Air purifier market soars on yellow dust concerns

By Korea Herald
  • Published : Apr 24, 2016 - 15:35
  • Updated : Apr 25, 2016 - 19:33

The nation’s air purifier market is soaring as concerns grow over yellow dust, the seasonal wave of dust storms originating from China and Mongolia that now seems to stretch all throughout the year.

Last year, the market surged to 600 billion won ($520 million) in sales. The figure is expected to exceed 1 trillion won this year and 2 trillion won in 2017. About 1 million devices are estimated to be sold or rented every year.

Korea is a unique market that has grown based on rental services.

Coway, best known for its water purifier rental business, is the market leader with more than 30 percent of market share. The company said its March sales have jumped almost 40 percent compared to a year ago.

The market used to be crowded by smaller local firms, but it is becoming an emerging battlefield for big companies such as Samsung and LG and higher-priced foreign players.

LG Electronics launched a separate air care brand called “PuriCare” last year, debuting premium products with fancier features, such as advanced sensor and filter technologies and remote control. 

LG Electronics PureCare

While Coway charges some 30,000 won for a monthly rental, prices of LG devices range from 300,000 to 500,000 won.

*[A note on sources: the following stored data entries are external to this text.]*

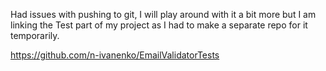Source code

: Had issues with pushing to git, I will play around with it a bit more but I am linking the Test part of my project as I had to make a separate repo for it temporarily.

https://github.com/n-ivanenko/EmailValidatorTests
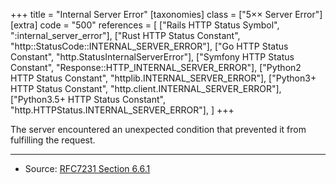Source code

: +++
title = "Internal Server Error"
[taxonomies]
class = ["5&times;&times; Server Error"]
[extra]
code = "500"
references = [
    ["Rails HTTP Status Symbol", ":internal_server_error"],
    ["Rust HTTP Status Constant", "http::StatusCode::INTERNAL_SERVER_ERROR"],
    ["Go HTTP Status Constant", "http.StatusInternalServerError"],
    ["Symfony HTTP Status Constant", "Response::HTTP_INTERNAL_SERVER_ERROR"],
    ["Python2 HTTP Status Constant", "httplib.INTERNAL_SERVER_ERROR"],
    ["Python3+ HTTP Status Constant", "http.client.INTERNAL_SERVER_ERROR"],
    ["Python3.5+ HTTP Status Constant", "http.HTTPStatus.INTERNAL_SERVER_ERROR"],
]
+++

The server encountered an unexpected condition that prevented it from fulfilling the request.

---

* Source: [RFC7231 Section 6.6.1][1]

[1]: <http://tools.ietf.org/html/rfc7231#section-6.6.1>
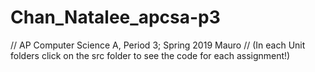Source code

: # Chan_Natalee_apcsa-p3
// AP Computer Science A, Period 3; Spring 2019 Mauro
// (In each Unit folders click on the src folder to see the code for each assignment!)
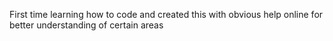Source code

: First time learning how to code and created this with obvious help online for better understanding of certain areas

LG is especially pinning high hopes on the soaring Chinese market with aims to see annual sales of 1 million units within the next three years.

Foreign brands are also increasingly tapping into the market as a test bed for their Chinese entry.

Japan’s Balmuda, affectionately called “Apple in appliances” here, is a hot-selling brand among trend-conscious customers. Its sleekly designed AirEngine is priced at about 600,000 won. 

Balmuda AirEngine

Other premium brands such as Sweden’s Blueair and U.K.’s Dyson are also gaining a footing, with their pricey products worth 1 million won or more.

In the meantime, Xiaomi is targeting the low-end category. Its Mi Air 2, which resembles the Balmuda air purifier, is less than 200,000 won, almost half the price of an LG product with similar features.

Industry sources say premium brands will lead the growth of the market overall.

“I don’t think it will be easy for Chinese brands to secure a footing in Korea, considering winning consumer trust is crucial in air purifiers,” said an executive from a local electronics firm on condition of anonymity.